Fábula de Natal







Era época natalina e os cidadãos de Caiçara, no norte de Goiás, estavam enfeitando suas casas e fazendo suas compras para a grande data mundial do cristianismo. As casas já estavam decoradas com belas árvores de natal cercadas de pacotes e as crianças eufóricas com a preparação da festa e a chegada dos presentes.
Na principal avenida da cidade ficava a casa do Dr. Marcondes, a mais bonita e a que mais se destacava nessa época, com sua graciosa decoração que incluía uma pequena fonte luminosa e milhares de lâmpadas coloridas. O morador solitário dessa mansão era um médico aposentado que ficara muito rico e que perdera sua esposa e seu único filho em um acidente.
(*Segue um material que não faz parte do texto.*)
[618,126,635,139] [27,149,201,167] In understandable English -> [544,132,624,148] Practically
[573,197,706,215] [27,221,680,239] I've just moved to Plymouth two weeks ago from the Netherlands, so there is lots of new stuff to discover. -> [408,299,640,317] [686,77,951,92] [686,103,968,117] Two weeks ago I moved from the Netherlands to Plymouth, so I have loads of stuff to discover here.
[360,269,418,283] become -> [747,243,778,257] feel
Para o Dr. Marcondes o dia de Natal era idêntico aos demais, não gostava de comemorar nada sozinho e apenas enfeitava a casa por orgulho, para que nenhuma outra casa da cidade pudesse superar a sua. Nessas oportunidades ele jantava cedo e ia dormir ignorando as celebrações do mundo cristão.
Uma noite, quando, distraído, voltava do cinema para sua casa, o Dr. Marcondes foi atropelado por um veículo dirigido por uma pessoa alcoolizada, que fugiu sem prestar socorro à vítima. Depois de passar longos minutos caído ensanguentado, ele foi encontrado por um menino de rua, que o socorreu, levando-o com muita dificuldade para o hospital. Segundo o médico de plantão, bastaria ter passado mais um minuto e sua vida não poderia ter sido salva.
Quando o Dr. Marcondes teve alta e voltou para casa, várias pessoas o procuraram pedindo a ele que ajudasse o menino que o salvou, que o tirasse das ruas e o matriculasse em uma escola, mas o velho médico era teimoso e dizia que nunca ninguém o ajudou, porque ele ajudaria esse menino? Já havia dado, a título de recompensa, uma pequena quantia a seu pai, que infelizmente a gastou com bebidas, não ia dar mais nada.
Duas semanas depois o menino faleceu de inanição e desidratação profundas. Naquela noite o Dr. Marcondes foi dormir sem sentir qualquer tristeza ou remorso, era apenas mais uma noite solitária na mansão. De repente uma luz intensa surgiu na parede em frente a ele quase cegando-o, nessa luz surgiu o rosto do menino que o salvou e lentamente a imagem foi se transformando no rosto de seu único e saudoso filho.
O velho médico ficou enlouquecido, acabara de perceber que aquele menino de rua era a reencarnação de seu filho querido, que estava ali tão próximo dele e ele não o socorrera. Decidido a se matar, pegou a arma na gaveta da cômoda e apontou para a sua cabeça, mas percebeu que a imagem de seu filho projetada na parede agora chorava. Ele não poderia se matar, era véspera de Natal e ele precisava fazer algo para acalmar seu coração atormentado.
No dia seguinte chamou à sua casa a responsável pelo orfanato da cidade, e pediu a ela que trouxesse todas as crianças para passar o Natal com ele. O velho médico comprou roupas e brinquedos, mandou que preparassem a maior ceia natalina já vista em Caiçara e comemorou o Natal com os órfãos, que encheram aquela mansão de alegria.
O verdadeiro Milagre de Natal aconteceu no dia seguinte, o Dr. Marcondes confessou a todos que nunca fora tão feliz em sua vida e que os órfãos jamais saíriam de sua casa, ele iria adotar a todos e dar a cada um deles o melhor que a vida lhes poderia oferecer.